CEV do Uber encaminha projeto à Prefeitura

Proposta deverá ser apresentada ao Condemat, a fim de estimular a liberação do uso dos serviços de mobilidade em âmbito regional; documento prevê, ainda, que os recursos obtidos com a tarifação de aplicativos deverão ser destinados ao cumprimento das propostas do Plano Municipal de Mobilidade Urbana.

A Comissão Especial de Vereadores (CEV) do Uber encaminhou à Prefeitura de Mogi das Cruzes, na terça-feira (11 de julho), o anteprojeto criado para regulamentar o uso de aplicativos de transporte individual de passageiros no município. A proposta deverá ser apresentada ao Consórcio de Desenvolvimento do Municípios do Alto Tietê (Condemat), a fim de estimular a liberação do uso de serviços de mobilidade em âmbito regional, ao passo em que unificaria as normas e as Leis.

Segundo o presidente da CEV do Uber, Caio Cunha (PV), o anteprojeto foi apresentado durante sessão ordinária desta terça e, em seguida, encaminhado para apreciação do prefeito Marcus Melo (PSDB). O verde frisa, também, que vai levar o documento ao conhecimento do presidente do Condemat, o prefeito de Guararema, Adriano Leite (PR):

“Nosso objetivo é de regulamentar o projeto no Alto Tietê. Para tanto, vamos apresentar nossa proposta ao Consórcio, visando estimular a liberação e utilização dos serviços individuais de mobilidade, além de garantir uma certa ‘uniformidade’ do funcionamento dos aplicativos na região”, detalhou o parlamentar.

O documento apresentado nesta terça-feira, também prevê que os recursos obtidos com a tarifação de aplicativos, como o Uber, deverão ser destinados ao cumprimento das propostas do Plano Municipal de Mobilidade Urbana de Mogi das Cruzes:

"A ideia será de utilizar o aporte para adequações relacionadas ao asfaltamento, à sinalização horizontal, como faixas de pedestres e ciclofaixas, além da implantação de outros sinalizadores urbanos", detalhou o vereador.

Outro ponto prescrito no projeto é que, para poder atuar no município, a empresa deverá pagar uma taxa de cadastro - uma única vez. O valor deverá ser definido pelo Poder Executivo:

“No projeto, sugerimos à Prefeitura que o valor cobrado seja de 50 mil reais. Essa taxa tem como base o projeto de regulamentação do município de São José dos Campos. A tarifação dos aplicativos também será cobrada, acompanhando o Imposto Sobre Serviço (ISS). Portanto, se a empresa contar com uma filial em Mogi, será cobrado 1% de imposto sobre o valor de cada viagem. Caso contrário, será cobrado 2% do montante de cada trajeto”, detalhou o vereador mais votado de Mogi das Cruzes.

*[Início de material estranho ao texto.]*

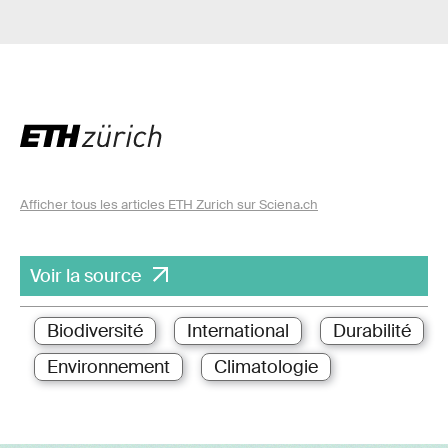
Afficher tous les articles ETH Zurich sur Sciena.ch
Voir la source
Biodiversité
International
Durabilité
Environnement
Climatologie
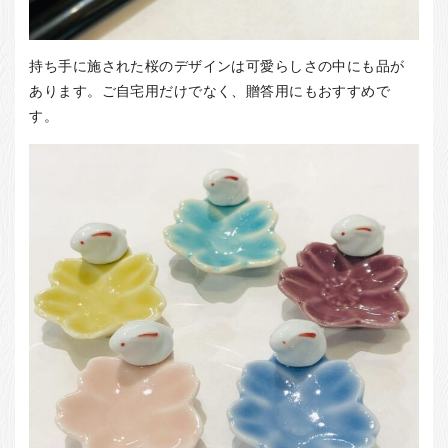
持ち手に施された桜のデザインは可愛らしさの中にも品が
あります。ご自宅用だけでなく、贈答用にもおすすめで
す。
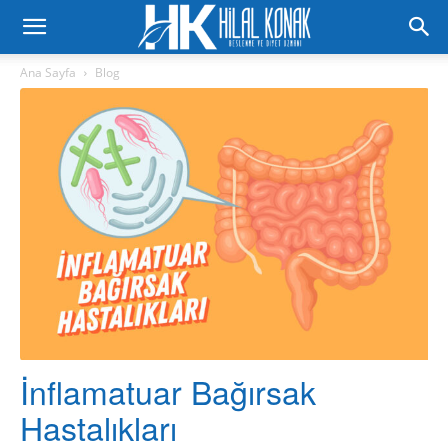
Ana Sayfa
Blog
İnflamatuar Bağırsak
Hastalıkları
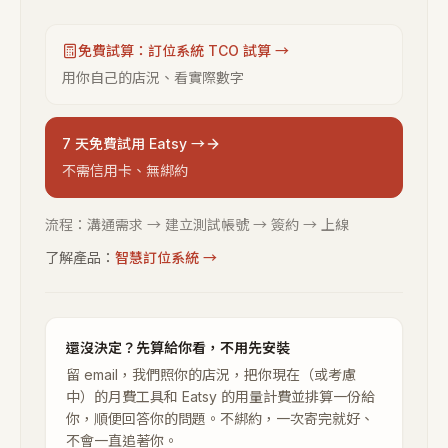
免費試算：訂位系統 TCO 試算 →
用你自己的店況、看實際數字
7 天免費試用 Eatsy →
不需信用卡、無綁約
流程：溝通需求 → 建立測試帳號 → 簽約 → 上線
了解產品：
智慧訂位系統
→
還沒決定？先算給你看，不用先安裝
留 email，我們照你的店況，把你現在（或考慮
中）的月費工具和 Eatsy 的用量計費並排算一份給
你，順便回答你的問題。不綁約，一次寄完就好、
不會一直追著你。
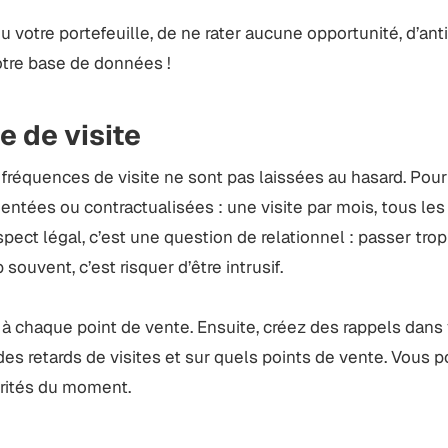
u votre portefeuille, de ne rater aucune opportunité, d’ant
votre base de données !
 de visite
s fréquences de visite ne sont pas laissées au hasard. Pour
ntées ou contractualisées : une visite par mois, tous les 
spect légal, c’est une question de relationnel : passer tro
 souvent, c’est risquer d’être intrusif.
 à chaque point de vente. Ensuite, créez des rappels dan
es retards de visites et sur quels points de vente. Vous 
orités du moment.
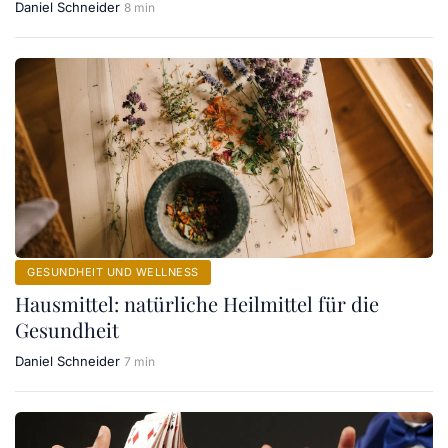
Daniel Schneider
8 min
GESUNDHEIT UND WELLNESS
Hausmittel: natürliche Heilmittel für die
Gesundheit
Daniel Schneider
7 min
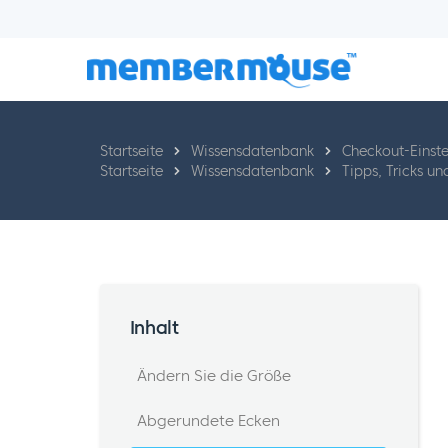
Startseite
Wissensdatenbank
Checkout-Einste
Startseite
Wissensdatenbank
Tipps, Tricks u
Inhalt
Ändern Sie die Größe
Abgerundete Ecken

Caio Cunha salientou que as empresas também serão obrigadas a disponibilizarem todos os dados de viagem à Prefeitura, por meio da Secretaria Municipal de Transportes. A medida visa garantir a segurança dos passageiros, além de incentivar o uso dos dados para melhorar a mobilidade urbana da cidade.

No documento consta, ainda, que a companhia de transporte deverá oferecer um curso aos motoristas, que poderá ser realizado em instituições autorizadas ou pela própria empresa. O empreendimento também terá de garantir que os motoristas aptos à profissão não tenham antecedentes criminais.